Sapporo May Mull Tie-Up Talks With Rival Brewers
By Takuya Karube, Kyodo News International, Tokyo
Feb. 16–TOKYO — Beer maker Sapporo Holdings Ltd., facing an unsolicited takeover bid from a U.S. investment fund, said Friday it may consider getting together with one of its domestic rivals if it receives a friendly tie-up proposal.
A Sapporo executive said a friendly merger proposal from another company, acting as “white knight” to save the brewer from a hostile takeover, would be worth examining.
“At this moment, there is no such thing,” Yoshiyuki Mochida, a Sapporo director, said at a news conference in Tokyo, when asked whether Japan’s third-largest beer company had held any tie-up talks with its domestic rivals as a way to counter the bid.
“But from now on if there is such a proposal, we will look at it in a concrete manner,” said Mochida, a day after Steel Partners Japan Strategic Fund announced a buyout bid for Sapporo.
Shinji Saito, a Sapporo representative director, also said Sapporo has not engaged in any merger negotiations with other companies.
Sapporo’s main lender Mizuho Corporate Bank is exploring the possibility of forming a tie-up between Sapporo and other Japanese major brewers, according to sources familiar with the matter.

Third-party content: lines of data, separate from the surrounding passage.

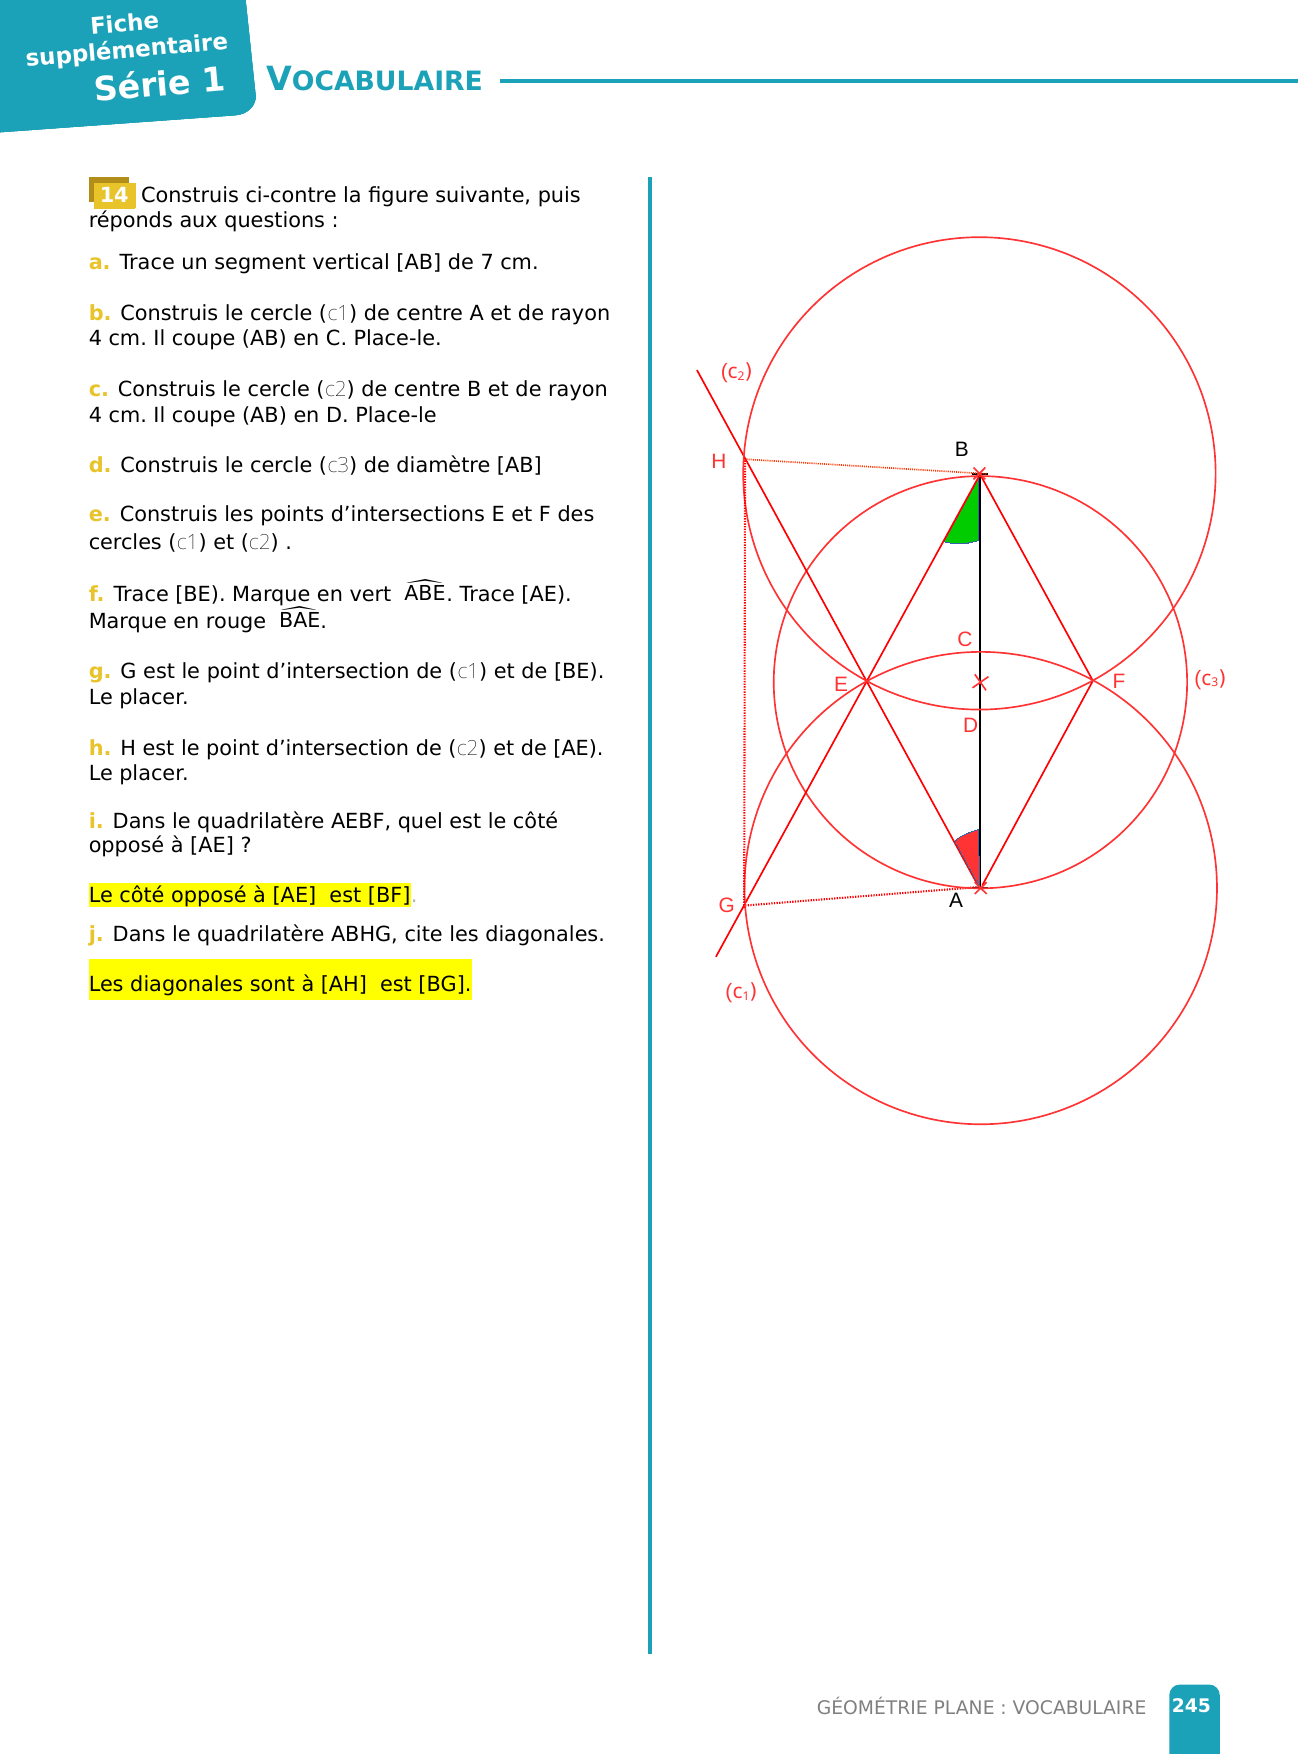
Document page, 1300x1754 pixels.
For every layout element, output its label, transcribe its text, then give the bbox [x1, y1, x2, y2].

list H est le point d’intersection de (c2) et de [AE). Le placer. [88, 733, 629, 785]
list Construis le cercle (c2) de centre B et de rayon 4 cm. Il coupe (AB) en D. Place-le [88, 374, 629, 427]
list G est le point d’intersection de (c1) et de [BE). Le placer. [88, 656, 629, 709]
list Construis les points d’intersections E et F des cercles (c1) et (c2) . [88, 502, 629, 555]
list Trace [BE). Marque en vert . Trace [AE). Marque en rouge . [88, 579, 629, 633]
list Dans le quadrilatère ABHG, cite les diagonales. [88, 922, 629, 947]
list Trace un segment vertical [AB] de 7 cm. [88, 250, 629, 274]
list Les diagonales sont à [AH] est [BG]. [88, 958, 629, 1000]
list Dans le quadrilatère AEBF, quel est le côté opposé à [AE] ? [88, 809, 629, 857]
subtitle Construis ci-contre la figure suivante, puis réponds aux questions : [88, 177, 629, 232]
list Construis le cercle (c1) de centre A et de rayon 4 cm. Il coupe (AB) en C. Place-le. [88, 298, 629, 351]
list Le côté opposé à [AE] est [BF]. [88, 869, 629, 911]
list Construis le cercle (c3) de diamètre [AB] [88, 451, 629, 479]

Separate sources said Asahi Breweries Ltd.’s main lender Sumitomo Mitsui Banking Corp. has encouraged Asahi to ally with Sapporo behind the scenes.
But the sources said Sapporo and Asahi have so far expressed reservations about complying with the ideas of the banks.
Mochida, talking to some reporters after the news conference, denied any approach from financial institutions.
“Nothing concrete has happened,” he said, but suggested that financial institutions “say all sorts of things.” Earlier in the day, Sapporo and Asahi denied a newspaper report that Asahi had proposed management integration to Sapporo.
Asahi is Japan’s top beer company by shipments, but is followed very closely by Kirin Brewery Co.
Asahi and Sapporo used to be a single company until they were split from Dai Nippon Breweries Co. in 1949.
The Yomiuri Shimbun newspaper said in its Friday morning edition that Asahi had proposed management integration to Sapporo in unofficial talks late last year.
Steel Partners, Sapporo’s biggest shareholder with an 18.6 percent stake, proposed raising its stake in Sapporo to 66.6 percent in terms of voting rights.
Calling its buyout bid “friendly,” Steel Partners, run by financier Warren Lichtenstein, said it will implement a public tender offer to acquire the targeted stake if it obtains approval from Sapporo’s board.
Sapporo, headquartered in Tokyo, said Thursday it will consider whether to resort to a package of anti-takeover measures.
Mochida said Sapporo is now examining the proposal by the investment fund and so does not yet have an assessment of whether it is good or bad.
But when asked what Sapporo thinks is the reason that the brewer has become an acquisition target of Steel Partners, he said “We also want to know why. We are not sure.” Among Japan’s major beer brewers, Sapporo was the only one to report falls in sales and profit. On Friday it reported a 35.6 percent fall in its group net profit for the 2006 business year to December, as its sales fell 4.1 percent due to poor sales of beer and beer-like beverages.
Mochida said Sapporo has chosen Mizuho Securities Co. as its financial adviser in connection with the proposal from the U.S. fund.
On Friday, Sapporo’s board of directors decided to revise its current set of measures against takeover bids, introduced about one year ago without shareholder approval.
Steel Partners has urged that the measures be abolished.
Sapporo said it will seek approval of the revised defense measures at a general meeting of shareholders on March 29.
If the Sapporo board rejects the buyout proposal, it is believed that Steel Partners may launch a hostile takeover bid for the brewer.
Last October, the U.S. investment fund launched a hostile takeover bid for Japanese noodle maker Myojo Foods Co., but the attempt failed as Nissin Food Products Co., the country’s largest instant noodle maker, emerged as a white knight and turned Myojo into a subsidiary through stock swaps.
But the failed attempt was not a heavy blow to Steel Partners.
Myojo’s share price was boosted by the launch of the hostile takeover bid and Steel Partners was able to generate a huge profit, apparently about 3.6 billion yen, after selling its entire 23.1 percent stake in Myojo to Nissin.